8. _CMA5_ a.k.a. _Proportion of Days Covered_: the sum of every prescription's duration of theoretical adherence from all but the last prescription started within the observations window, divided by the number of days between the first and last prescription.
9. _CAM6_ a.k.a. _Proportion of Days Covered_: the sum of every prescription's duration of theoretical adherence from all prescriptions started within the observations window, divided by the number of days between the first prescription and the end of the observation window. 
10. _CAM7_: the sum of every prescription's duration of theoretical adherence from all prescriptions started within the observations window, plus any portion of the duration of theoretical adherence from prescriptions started before the observation window, all divided by the width of the observation window.
11. _CAM8_: the sum of every prescription's duration of theoretical adherence from all prescriptions started within the observations window, divided by the width of the observation window, but the start of the observation window is lagged to start on the date that the duration of theoretical adherence from prescriptions started before the observation window ends.
12. _CAM9_: the numerator is the sum of either a) all durations of theoretical adherence, if there is overlap, or b) each duration of supply as a proportion of inter-prescription days. The denominator is the width of the observation window. Essentially, if gaps exist between prescriptions, it assumes they don't by spreading the supply over the inter-prescription period, which results in fractional daily supply (rather than the true case of full supply on some days and no supply on others). Finaly prescriptions are included.

All adherence statistics can be calculated by the `AdhereR` package in R. "CMA" stands for continuous medication adherence. Other key concepts related to the adherence statistics are:
- the follow-up window is the total period for which relevant prescriptions are included.
- the observation window is the period within the follow-up window for which adherence is calculated. This is always expected to occur after the last prescription of interest.
- the date of prescription is used as the date of dispense or issue when the date of dispense or issue are not available.
- surplus medication from earlier overlapping events within the observation are carried over, for CAM5 and higher.
- surplus medication from before the observation are carried over, for CAM7 and higher.
- CAM3 will always equal CAM5, and CAM4 will always equal CAM6 for a fixed observation window
- it is possible to set threshold gaps between prescriptions that do break the prescription history into epsiodes within the observation window. The CMAs can be calculated for these periods instead of considering the entire observation window as one episode.
- if the period between prescriptions is greater than the N-per-day expection, then one can assume that either a) patients use the medication sparingly and get a new prescription exactly when their previous prescription is exhausted, or b) the period between prescriptions are made up of a period of perfect dherence to the N-per-day expectation followed by a period with no medicatl available. The distinction between these distinguishes CMAs 1-4 from CMAs 5-9.

In [None]:
# Control statistics.
...


# Engagement statistics.
...


# Adherence statistics.
...

### 3.4.4 Set up and/or update the evidence template
No change since previous iteration.

## Stage 5: Evaluation
This tasks for this stage are:
1. Meet with Clinical Review Board to assess validity.
2. Set requirements for next interation of stages 1-5.
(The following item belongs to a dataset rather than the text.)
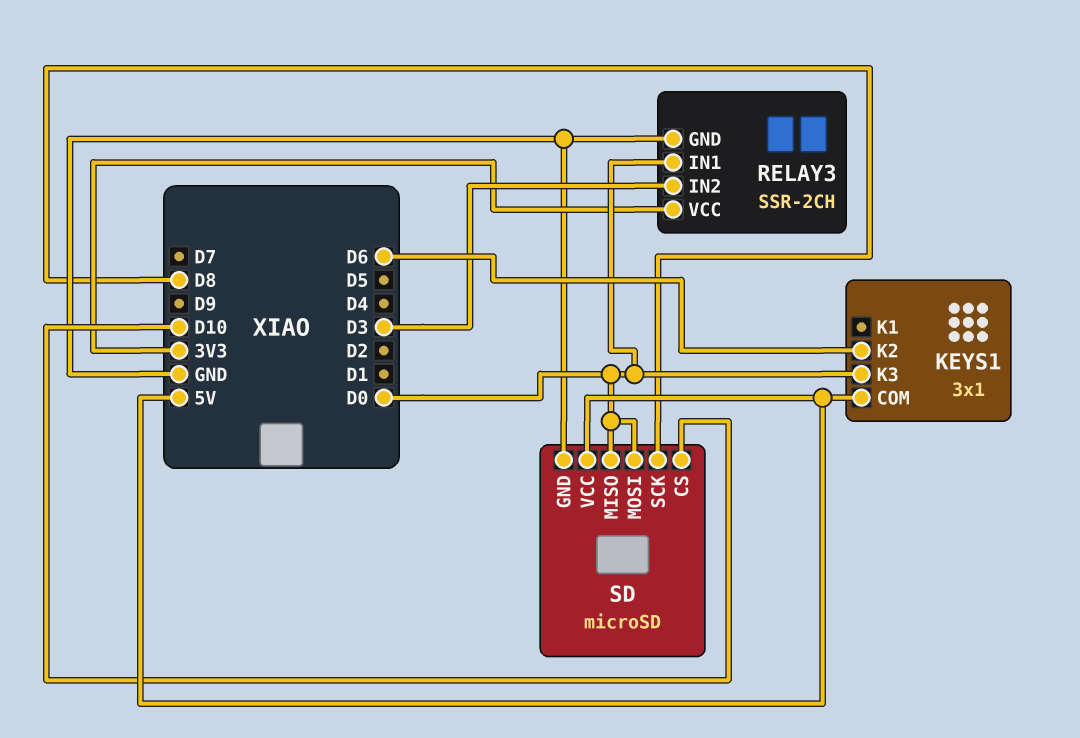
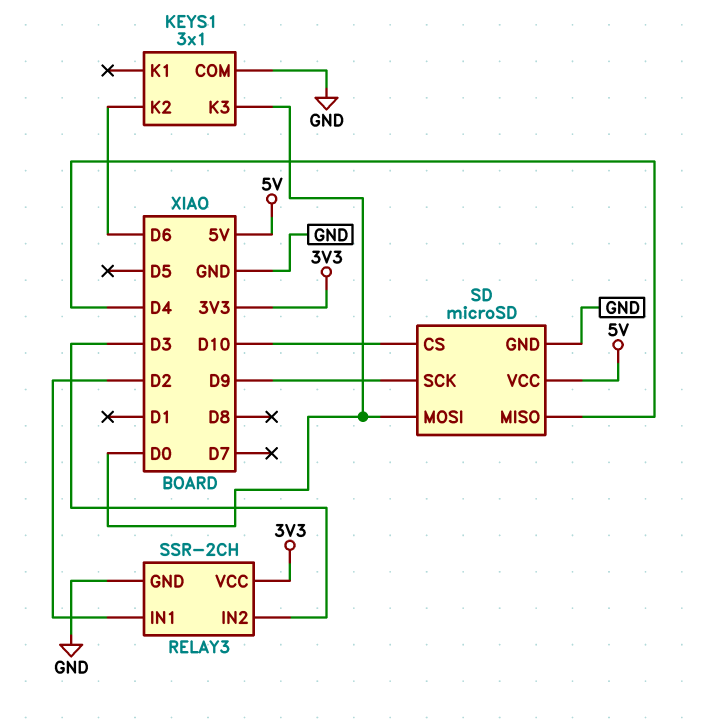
KEYS1 pin COM: 5V -> GND
RELAY3 pin IN1: D0 -> D2
SD pin MISO: D0 -> D4
SD pin SCK: D8 -> D9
### 3.5.1. Meet with Clinical Review Board to assess validity
My assessment is that the simluated model is fit for the purposes of this example.

### 3.5.2 Set requirements for next interation of stages 1-5.
Requirements for the next iteration are:
1. Evaluate a perturbed simulation model that halves the inter-test duration.
2. Report on the differences in evaluation statistics between the simulated and perturbed model.